Over the years, the organization behind the Grammys, the Recording Academy, has faced lots of scrutiny. According to The New York Times, many in the music industry have accused the Grammys of having biases against women and Black artists and upholding a voting system that is "unfair" and "out of touch." One of the issues revolves around the "anonymous expert committees," which are responsible for reviewing the Recording Academy's initial nomination choices in many of the categories and then determining who gets a nomination.

Last November, a "source close to the situation" allegedly told Rolling Stone that prior to the Weeknd's shutout, there had been discussions about him performing at the Grammys ceremony (which was originally scheduled to take place in January). According to this source, there was "a struggle" over the fact that he was going to play at the Super Bowl as well, but it was eventually agreed that he'd perform at both. But then, he didn't receive any nominations and was allegedly "completely ignored by the Grammys."

In response to the claims made and the Weeknd's reaction, Recording Academy Chair and Interim President/CEO Harvey Mason Jr. responded with the following statement:

"We understand that the Weeknd is disappointed at not being nominated. I was surprised and can empathize with what he’s feeling.
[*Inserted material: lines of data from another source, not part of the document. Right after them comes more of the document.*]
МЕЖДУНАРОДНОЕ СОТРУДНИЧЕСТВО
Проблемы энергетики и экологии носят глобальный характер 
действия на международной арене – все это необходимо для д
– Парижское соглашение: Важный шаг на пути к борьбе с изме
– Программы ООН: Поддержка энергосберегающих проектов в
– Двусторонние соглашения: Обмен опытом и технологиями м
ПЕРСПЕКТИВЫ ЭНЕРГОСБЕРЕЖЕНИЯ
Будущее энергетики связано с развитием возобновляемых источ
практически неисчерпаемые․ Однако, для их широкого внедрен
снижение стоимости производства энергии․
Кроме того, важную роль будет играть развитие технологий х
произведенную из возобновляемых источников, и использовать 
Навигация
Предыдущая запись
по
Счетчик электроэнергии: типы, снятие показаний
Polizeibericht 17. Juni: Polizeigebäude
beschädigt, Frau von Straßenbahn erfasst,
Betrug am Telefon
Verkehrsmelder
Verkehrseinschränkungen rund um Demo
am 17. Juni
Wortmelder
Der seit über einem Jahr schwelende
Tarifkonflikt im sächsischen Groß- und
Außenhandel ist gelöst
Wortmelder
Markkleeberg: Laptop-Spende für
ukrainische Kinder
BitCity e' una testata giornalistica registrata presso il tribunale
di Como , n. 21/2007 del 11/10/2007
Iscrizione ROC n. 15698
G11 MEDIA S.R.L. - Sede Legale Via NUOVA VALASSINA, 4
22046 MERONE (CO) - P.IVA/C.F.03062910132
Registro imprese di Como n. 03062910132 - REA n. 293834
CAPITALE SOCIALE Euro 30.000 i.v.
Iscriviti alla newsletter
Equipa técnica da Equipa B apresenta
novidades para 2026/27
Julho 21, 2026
His music this year was excellent, and his contributions to the music community and broader world are worthy of everyone’s admiration.
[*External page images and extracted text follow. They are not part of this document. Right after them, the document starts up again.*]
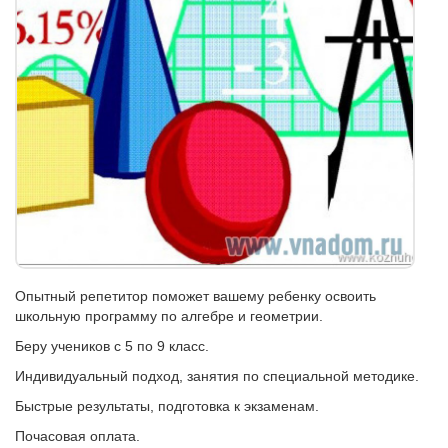
Опытный репетитор поможет вашему ребенку освоить
школьную программу по алгебре и геометрии.
Беру учеников с 5 по 9 класс.
Индивидуальный подход, занятия по специальной методике.
Быстрые результаты, подготовка к экзаменам.
Почасовая оплата.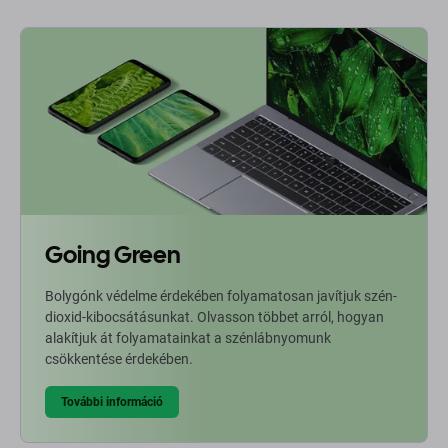
Going Green
Bolygónk védelme érdekében folyamatosan javítjuk szén-
dioxid-kibocsátásunkat. Olvasson többet arról, hogyan
alakítjuk át folyamatainkat a szénlábnyomunk
csökkentése érdekében.
További információ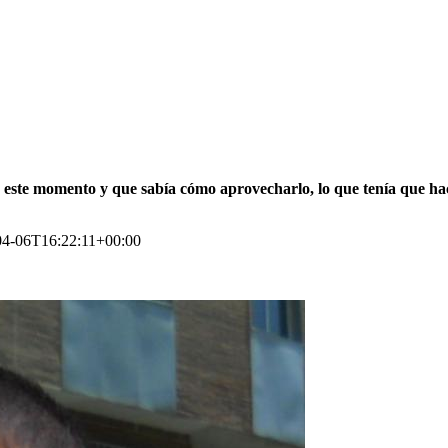
o este momento y que sabía cómo aprovecharlo, lo que tenía que hac
04-06T16:22:11+00:00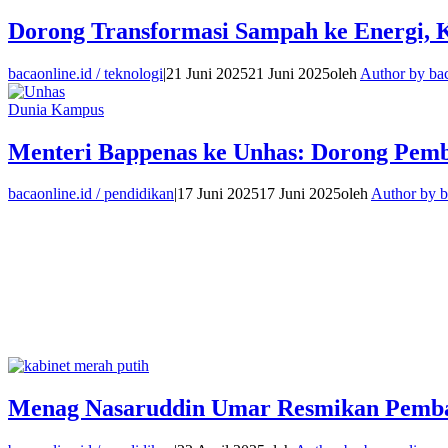
Dorong Transformasi Sampah ke Energi, 
bacaonline.id / teknologi
|
21 Juni 2025
21 Juni 2025
oleh
Author by ba
Dunia Kampus
Menteri Bappenas ke Unhas: Dorong Pemb
bacaonline.id / pendidikan
|
17 Juni 2025
17 Juni 2025
oleh
Author by b
Menag Nasaruddin Umar Resmikan Pembang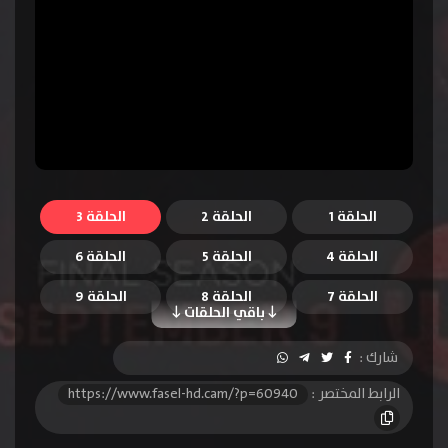
الحلقة 1
الحلقة 2
الحلقة 3
الحلقة 4
الحلقة 5
الحلقة 6
الحلقة 7
الحلقة 8
الحلقة 9
باقي الحلقات
الحلقة 10
شارك :
الرابط المختصر :
https://www.fasel-hd.cam/?p=60940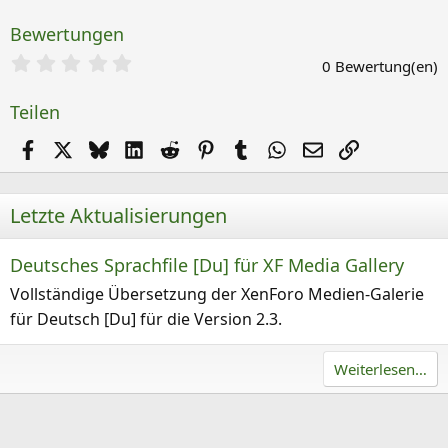
l
Bewertungen
u
0
n
0 Bewertung(en)
,
g
0
Teilen
0
S
Facebook
X (Twitter)
Bluesky
LinkedIn
Reddit
Pinterest
Tumblr
WhatsApp
E-Mail
Link
t
e
r
n
Letzte Aktualisierungen
(
e
)
Deutsches Sprachfile [Du] für XF Media Gallery
Vollständige Übersetzung der XenForo Medien-Galerie
für Deutsch [Du] für die Version 2.3.
Weiterlesen…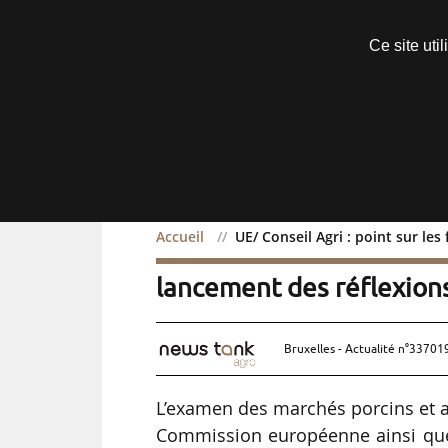
Découvrir sans engagement
Ce site uti
Menu
Accueil
UE/ Conseil Agri : point sur le
UE/ Conseil Agri : point s
lancement des réflexion
Bruxelles - Actualité n°337019
L’examen des marchés porcins et a
Commission européenne ainsi que l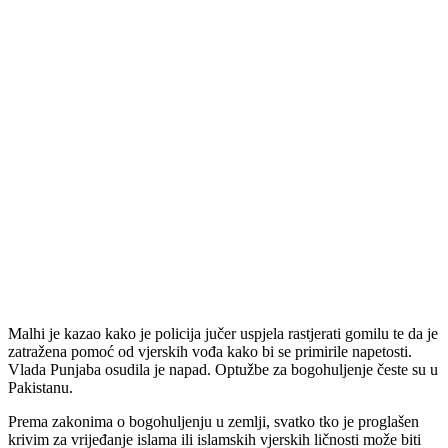
Malhi je kazao kako je policija jučer uspjela rastjerati gomilu te da je
zatražena pomoć od vjerskih vođa kako bi se primirile napetosti.
Vlada Punjaba osudila je napad. Optužbe za bogohuljenje česte su u
Pakistanu.
Prema zakonima o bogohuljenju u zemlji, svatko tko je proglašen
krivim za vrijeđanje islama ili islamskih vjerskih ličnosti može biti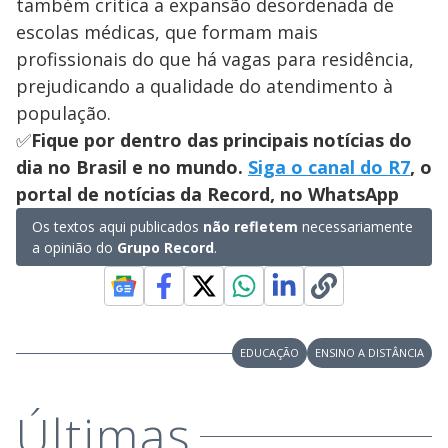
também critica a expansão desordenada de
escolas médicas, que formam mais
profissionais do que há vagas para residência,
prejudicando a qualidade do atendimento à
população.
✅
Fique por dentro das principais notícias do
dia no Brasil e no mundo.
Siga o canal do R7
, o
portal de notícias da Record, no WhatsApp
Os textos aqui publicados
não refletem
necessariamente
a opinião do
Grupo Record
.
EDUCAÇÃO
ENSINO A DISTÂNCIA
Últimas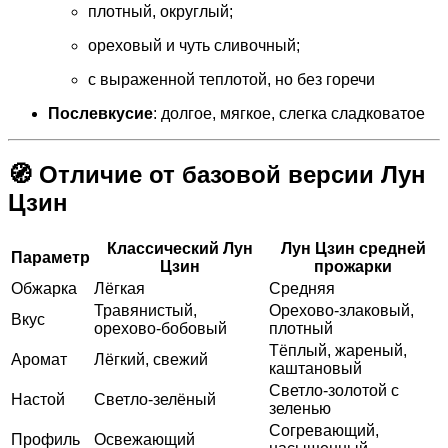
плотный, округлый;
ореховый и чуть сливочный;
с выраженной теплотой, но без горечи
Послевкусие
: долгое, мягкое, слегка сладковатое
🧭 Отличие от базовой версии Лун
Цзин
Классический Лун
Лун Цзин средней
Параметр
Цзин
прожарки
Обжарка
Лёгкая
Средняя
Травянистый,
Орехово-злаковый,
Вкус
орехово-бобовый
плотный
Тёплый, жареный,
Аромат
Лёгкий, свежий
каштановый
Светло-золотой с
Настой
Светло-зелёный
зеленью
Согревающий,
Профиль
Освежающий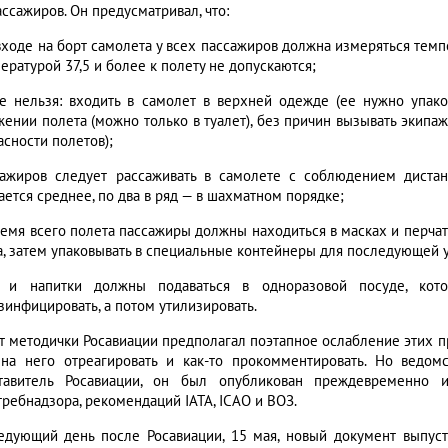
ссажиров. Он предусматривал, что:
входе на борт самолета у всех пассажиров должна измеряться темп
ературой 37,5 и более к полету не допускаются;
е нельзя: входить в самолет в верхней одежде (ее нужно упаков
жении полета (можно только в туалет), без причин вызывать экипа
асности полетов);
сажиров следует рассаживать в самолете с соблюдением дистан
ается среднее, по два в ряд — в шахматном порядке;
ремя всего полета пассажиры должны находиться в масках и перчат
а, затем упаковывать в специальные контейнеры для последующей 
 и напитки должны подаваться в одноразовой посуде, кот
зинфицировать, а потом утилизировать.
т методички Росавиации предполагал поэтапное ослабление этих п
на него отреагировать и как-то прокомментировать. Но ведомс
тавитель Росавиации, он был опубликован преждевременно и
требнадзора, рекомендаций IATA, ICAO и ВОЗ.
едующий день после Росавиации, 15 мая, новый документ выпуст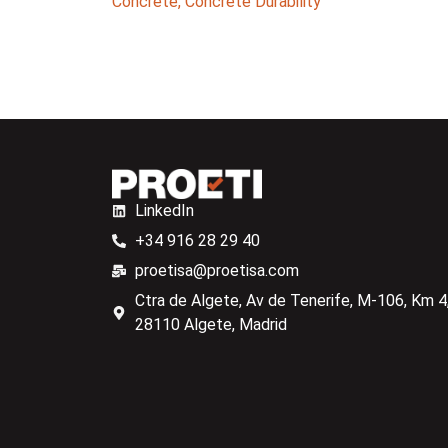
Concrete
,
Concrete Durability
LinkedIn
+34 916 28 29 40
proetisa@proetisa.com
Ctra de Algete, Av de Tenerife, M-106, Km 4,
28110 Algete, Madrid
We would have loved to have him also perform on the Grammy stage the weekend before [the Super Bowl]. Unfortunately, every year, there are fewer nominations than the number of deserving artists ... To be clear, voting in all categories ended well before the Weeknd’s performance at the Super Bowl was announced, so in no way could it have affected the nomination process. All Grammy nominees are recognized by the voting body for their excellence, and we congratulate them all.”

In late January, the Weeknd further elaborated to Billboard his feelings about the whole situation. Recalling the moment he found out he didn't receive a Grammys nod, his initial reaction was shock. But he also considered the role race played in the decision.

“If you were like ‘Do you think the Grammys are racist?’ I think the only real answer is that in the last 61 years of the Grammys, only 10 Black artists have won Album of the Year,” he told the outlet. “I don’t want to make this about me. That’s just a fact.”

As of late, it seems like the Weeknd has moved on and is charging ahead by focusing on his work. In February, he performed at the Super Bowl halftime show. To achieve a true “cinematic experience” during his 15-minute set, he contributed $7 million of his own money to fulfill his vision. In the end, about 92 million viewers tuned into Super Bowl Sunday and his performance has racked up more than 32 million views on YouTube so far.

Ahead of the Grammys, the Weeknd issued a statement to The New York Times announcing his decision to boycott the Grammys in the future. "Because of the secret committees, I will no longer allow my label to submit my music to the Grammys."

The Weeknd's manager, Wassim Slaiby, told the Times that he hoped this would inspire other artists to speak out.

"The Grammys should handle their legacy and clean it up to raise the bar to a level where everyone could be proud to hold up that award," Wassim said. "This is Harvey’s chance to step up and have his legacy be the guy who got the Grammys finally right."